Work required
Report every line below that has the string "within" in it.

Dataset items
-=-=-=-=-
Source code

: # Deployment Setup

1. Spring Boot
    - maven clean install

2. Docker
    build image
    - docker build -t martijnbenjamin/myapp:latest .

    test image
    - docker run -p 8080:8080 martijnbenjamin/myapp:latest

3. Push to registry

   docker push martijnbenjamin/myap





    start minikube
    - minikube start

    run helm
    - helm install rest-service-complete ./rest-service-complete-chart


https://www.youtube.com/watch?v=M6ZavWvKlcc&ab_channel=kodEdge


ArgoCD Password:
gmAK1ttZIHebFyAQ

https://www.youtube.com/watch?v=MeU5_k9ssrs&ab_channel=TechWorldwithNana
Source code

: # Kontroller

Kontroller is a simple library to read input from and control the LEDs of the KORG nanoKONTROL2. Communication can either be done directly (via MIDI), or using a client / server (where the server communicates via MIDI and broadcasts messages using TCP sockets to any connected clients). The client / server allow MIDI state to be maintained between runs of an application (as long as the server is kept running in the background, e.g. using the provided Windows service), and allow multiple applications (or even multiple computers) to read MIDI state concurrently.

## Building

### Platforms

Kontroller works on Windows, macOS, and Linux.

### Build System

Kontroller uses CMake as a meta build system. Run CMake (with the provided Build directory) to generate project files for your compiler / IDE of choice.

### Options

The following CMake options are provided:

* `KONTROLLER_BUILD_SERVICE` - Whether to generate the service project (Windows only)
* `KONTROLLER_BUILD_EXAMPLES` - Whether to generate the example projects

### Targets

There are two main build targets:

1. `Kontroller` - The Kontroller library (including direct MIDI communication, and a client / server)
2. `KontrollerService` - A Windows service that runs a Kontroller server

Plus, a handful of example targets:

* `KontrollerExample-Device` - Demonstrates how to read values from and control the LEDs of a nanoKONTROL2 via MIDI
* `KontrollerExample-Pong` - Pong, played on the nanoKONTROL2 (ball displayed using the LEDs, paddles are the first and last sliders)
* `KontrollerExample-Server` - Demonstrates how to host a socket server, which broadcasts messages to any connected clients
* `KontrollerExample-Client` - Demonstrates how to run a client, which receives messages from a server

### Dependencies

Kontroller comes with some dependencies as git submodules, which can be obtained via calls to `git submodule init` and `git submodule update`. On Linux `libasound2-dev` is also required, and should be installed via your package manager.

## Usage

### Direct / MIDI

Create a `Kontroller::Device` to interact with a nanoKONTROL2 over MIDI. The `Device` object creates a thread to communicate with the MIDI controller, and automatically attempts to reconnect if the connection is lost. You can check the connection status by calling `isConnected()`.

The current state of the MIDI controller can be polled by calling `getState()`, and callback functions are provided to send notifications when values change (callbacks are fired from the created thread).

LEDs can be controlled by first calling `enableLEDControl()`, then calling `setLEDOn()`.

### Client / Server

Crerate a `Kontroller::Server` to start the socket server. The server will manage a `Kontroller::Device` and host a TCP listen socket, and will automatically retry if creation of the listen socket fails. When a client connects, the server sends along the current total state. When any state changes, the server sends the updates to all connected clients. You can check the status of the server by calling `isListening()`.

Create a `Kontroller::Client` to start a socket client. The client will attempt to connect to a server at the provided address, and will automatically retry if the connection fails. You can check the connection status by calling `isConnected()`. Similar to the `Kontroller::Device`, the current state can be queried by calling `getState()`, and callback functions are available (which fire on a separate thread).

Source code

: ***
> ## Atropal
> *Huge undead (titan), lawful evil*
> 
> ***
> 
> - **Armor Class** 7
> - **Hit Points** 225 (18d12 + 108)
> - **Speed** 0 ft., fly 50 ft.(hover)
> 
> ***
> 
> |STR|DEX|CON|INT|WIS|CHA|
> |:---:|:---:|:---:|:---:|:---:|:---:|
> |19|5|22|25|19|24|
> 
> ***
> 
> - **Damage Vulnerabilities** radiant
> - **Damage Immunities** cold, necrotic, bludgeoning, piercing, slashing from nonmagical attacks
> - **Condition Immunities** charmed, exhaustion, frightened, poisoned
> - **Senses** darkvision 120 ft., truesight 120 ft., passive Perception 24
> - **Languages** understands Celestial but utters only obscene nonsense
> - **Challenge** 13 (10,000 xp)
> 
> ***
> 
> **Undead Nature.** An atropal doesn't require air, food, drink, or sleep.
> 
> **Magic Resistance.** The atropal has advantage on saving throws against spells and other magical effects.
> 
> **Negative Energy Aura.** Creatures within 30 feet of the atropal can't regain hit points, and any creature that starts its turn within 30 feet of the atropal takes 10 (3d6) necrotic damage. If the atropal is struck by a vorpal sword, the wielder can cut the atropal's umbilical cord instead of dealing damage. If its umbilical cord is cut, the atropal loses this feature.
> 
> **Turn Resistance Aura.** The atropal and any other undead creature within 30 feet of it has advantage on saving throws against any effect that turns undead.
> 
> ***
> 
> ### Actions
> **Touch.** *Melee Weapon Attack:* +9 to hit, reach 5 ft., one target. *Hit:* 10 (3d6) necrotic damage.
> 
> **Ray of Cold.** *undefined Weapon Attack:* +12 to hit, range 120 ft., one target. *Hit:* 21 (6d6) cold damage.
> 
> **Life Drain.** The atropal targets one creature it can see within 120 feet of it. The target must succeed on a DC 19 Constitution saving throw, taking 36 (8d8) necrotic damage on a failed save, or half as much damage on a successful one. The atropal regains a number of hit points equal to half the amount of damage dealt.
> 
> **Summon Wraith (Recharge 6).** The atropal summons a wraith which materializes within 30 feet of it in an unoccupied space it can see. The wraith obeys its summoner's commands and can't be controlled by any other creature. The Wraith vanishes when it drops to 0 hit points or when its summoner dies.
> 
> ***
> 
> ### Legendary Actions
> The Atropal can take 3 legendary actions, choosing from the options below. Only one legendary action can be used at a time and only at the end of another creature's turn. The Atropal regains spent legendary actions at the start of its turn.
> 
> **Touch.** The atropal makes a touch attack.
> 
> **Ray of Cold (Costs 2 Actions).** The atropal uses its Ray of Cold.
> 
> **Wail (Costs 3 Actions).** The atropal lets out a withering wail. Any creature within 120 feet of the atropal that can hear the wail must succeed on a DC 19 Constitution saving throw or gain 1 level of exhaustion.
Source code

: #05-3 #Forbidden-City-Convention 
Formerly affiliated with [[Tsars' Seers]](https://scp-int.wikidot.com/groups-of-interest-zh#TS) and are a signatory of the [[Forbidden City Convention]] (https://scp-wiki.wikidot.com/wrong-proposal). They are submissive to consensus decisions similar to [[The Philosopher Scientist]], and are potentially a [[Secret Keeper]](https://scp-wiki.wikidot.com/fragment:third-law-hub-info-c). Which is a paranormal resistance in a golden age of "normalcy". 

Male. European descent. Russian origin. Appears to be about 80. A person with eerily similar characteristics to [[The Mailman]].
-=-=-=-=-
Response below
> **Negative Energy Aura.** Creatures within 30 feet of the atropal can't regain hit points, and any creature that starts its turn within 30 feet of the atropal takes 10 (3d6) necrotic damage. If the atropal is struck by a vorpal sword, the wielder can cut the atropal's umbilical cord instead of dealing damage. If its umbilical cord is cut, the atropal loses this feature.
> **Turn Resistance Aura.** The atropal and any other undead creature within 30 feet of it has advantage on saving throws against any effect that turns undead.
> **Life Drain.** The atropal targets one creature it can see within 120 feet of it. The target must succeed on a DC 19 Constitution saving throw, taking 36 (8d8) necrotic damage on a failed save, or half as much damage on a successful one. The atropal regains a number of hit points equal to half the amount of damage dealt.
> **Summon Wraith (Recharge 6).** The atropal summons a wraith which materializes within 30 feet of it in an unoccupied space it can see. The wraith obeys its summoner's commands and can't be controlled by any other creature. The Wraith vanishes when it drops to 0 hit points or when its summoner dies.
> **Wail (Costs 3 Actions).** The atropal lets out a withering wail. Any creature within 120 feet of the atropal that can hear the wail must succeed on a DC 19 Constitution saving throw or gain 1 level of exhaustion.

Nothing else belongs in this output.